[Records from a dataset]
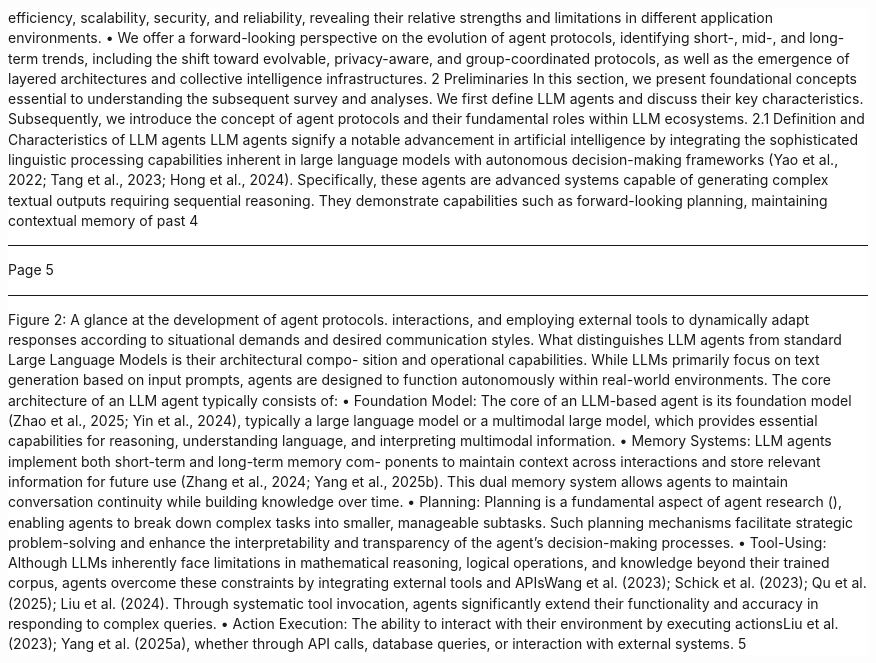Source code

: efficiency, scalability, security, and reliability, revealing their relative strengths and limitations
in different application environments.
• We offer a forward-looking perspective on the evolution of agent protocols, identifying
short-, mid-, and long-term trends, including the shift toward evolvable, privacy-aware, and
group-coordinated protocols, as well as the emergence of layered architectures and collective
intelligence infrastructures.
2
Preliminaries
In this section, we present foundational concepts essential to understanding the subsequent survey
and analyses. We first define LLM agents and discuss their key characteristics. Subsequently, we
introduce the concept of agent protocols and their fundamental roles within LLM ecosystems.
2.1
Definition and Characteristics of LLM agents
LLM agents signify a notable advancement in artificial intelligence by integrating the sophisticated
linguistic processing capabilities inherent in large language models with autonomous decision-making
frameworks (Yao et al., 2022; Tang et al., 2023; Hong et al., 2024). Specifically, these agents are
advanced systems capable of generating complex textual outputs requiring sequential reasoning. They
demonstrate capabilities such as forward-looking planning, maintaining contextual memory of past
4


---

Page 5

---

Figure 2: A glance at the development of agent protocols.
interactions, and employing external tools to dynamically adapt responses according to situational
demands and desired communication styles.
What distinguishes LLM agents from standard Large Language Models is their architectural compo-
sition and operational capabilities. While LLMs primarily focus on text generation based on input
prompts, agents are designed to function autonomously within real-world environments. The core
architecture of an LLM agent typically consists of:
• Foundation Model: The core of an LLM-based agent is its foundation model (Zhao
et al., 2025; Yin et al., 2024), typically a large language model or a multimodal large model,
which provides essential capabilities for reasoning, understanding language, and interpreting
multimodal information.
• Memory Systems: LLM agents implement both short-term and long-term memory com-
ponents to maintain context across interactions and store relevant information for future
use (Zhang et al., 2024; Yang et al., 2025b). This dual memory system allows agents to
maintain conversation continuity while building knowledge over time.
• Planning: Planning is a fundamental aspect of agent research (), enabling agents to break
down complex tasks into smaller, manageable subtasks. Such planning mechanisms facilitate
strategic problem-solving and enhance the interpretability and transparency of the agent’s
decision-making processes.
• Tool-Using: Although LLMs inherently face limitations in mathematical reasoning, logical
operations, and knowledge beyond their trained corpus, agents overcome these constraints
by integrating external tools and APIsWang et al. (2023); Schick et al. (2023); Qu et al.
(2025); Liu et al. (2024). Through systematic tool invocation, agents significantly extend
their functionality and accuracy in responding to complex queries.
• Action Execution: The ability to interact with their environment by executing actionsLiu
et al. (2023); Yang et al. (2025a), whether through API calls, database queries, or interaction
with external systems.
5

What you have to do:
Retype the entries above exactly, but only from the line containing "down complex tasks" through the line containing "mathematical reasoning, logical", both included.

Finished task:
down complex tasks into smaller, manageable subtasks. Such planning mechanisms facilitate
strategic problem-solving and enhance the interpretability and transparency of the agent’s
decision-making processes.
• Tool-Using: Although LLMs inherently face limitations in mathematical reasoning, logical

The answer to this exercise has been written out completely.